Deux ans plus tôt la sénatrice de l’Orne avait déposé, sans succès, une demande de création d'une commission d'enquête visant à évaluer les outils de lutte contre la fraude fiscale et la fraude sociale. Le mois dernier, le Premier ministre, Édouard Philippe, l’a finalement chargée, avec la députée (LREM) Carole Grandjean, d’une mission sur la fraude sociale et son impact sur les finances publiques. Leurs conclusions sont attendues pour septembre.

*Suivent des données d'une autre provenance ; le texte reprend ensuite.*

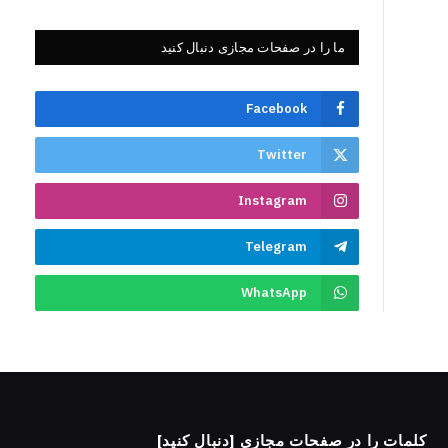
ما را در صفحات مجازی دنبال کنید
Facebook
Twitter
Instagram
Telegram
WhatsApp
کلمات را در صفحات مجازی [دنبال کنید]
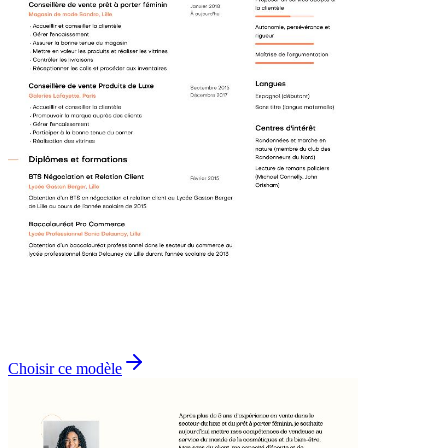
Choisir ce modèle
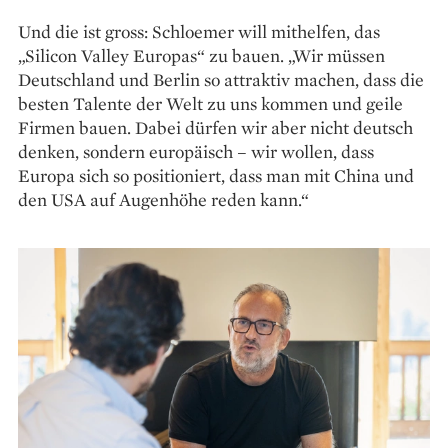
Und die ist gross: Schloemer will mithelfen, das
„Silicon Valley Europas“ zu bauen. „Wir müssen
Deutschland und Berlin so attraktiv machen, dass die
besten Talente der Welt zu uns kommen und geile
Firmen bauen. Dabei dürfen wir aber nicht deutsch
denken, sondern europäisch – wir wollen, dass
Europa sich so positioniert, dass man mit China und
den USA auf Augenhöhe reden kann.“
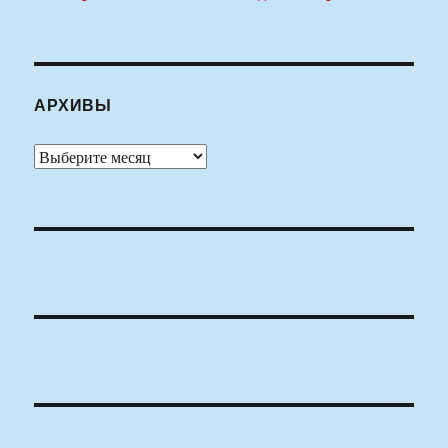
АРХИВЫ
Архивы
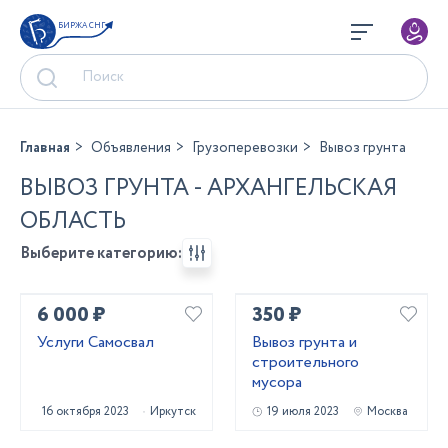
БИРЖА СНГ
Главная
Объявления
Грузоперевозки
Вывоз грунта
ВЫВОЗ ГРУНТА - АРХАНГЕЛЬСКАЯ
ОБЛАСТЬ
Выберите категорию:
6 000 ₽
350 ₽
Услуги Самосвал
Вывоз грунта и
строительного
мусора
16 октября 2023
Иркутск
19 июля 2023
Москва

En attendant, Nathalie Goulet considère que le rapport de son collègue ne fait « que minimiser momentanément » l’ampleur de la fraude aux prestations sociales des personnes nées à l’étranger. Le rapport établit à un peu plus de 11 millions d’immatriculations « actives » de personnes nées à l’étranger ou d’étrangers résidants en France. Or, pour la sénatrice « l'INSEE établit dans son dernier rapport (décembre 2018) que 7,9 millions de gens nés à l'étranger sont en France, et 1,1 million de retraités vivent à l'étranger. Il y a donc, si on en croit l'INSEE, 9 millions de NIR actifs (Numéro d’Inscription au Répertoire de la Sécurité Sociale) pour les personnes nées à l'étranger. La question se pose de savoir comment la CNAV (Caisse nationale d'assurance vieillesse) et le rapporteur expliquent les 2,875 millions de NIR actifs en plus dans notre système » interroge-t-elle avant de conclure : « Le rapporteur a indiqué qu'il ignorait s'il existait une procédure de suspension des numéros des personnes décédées, bref il demeure beaucoup d'interrogations qui serviront évidemment de fil rouge à notre rapport ».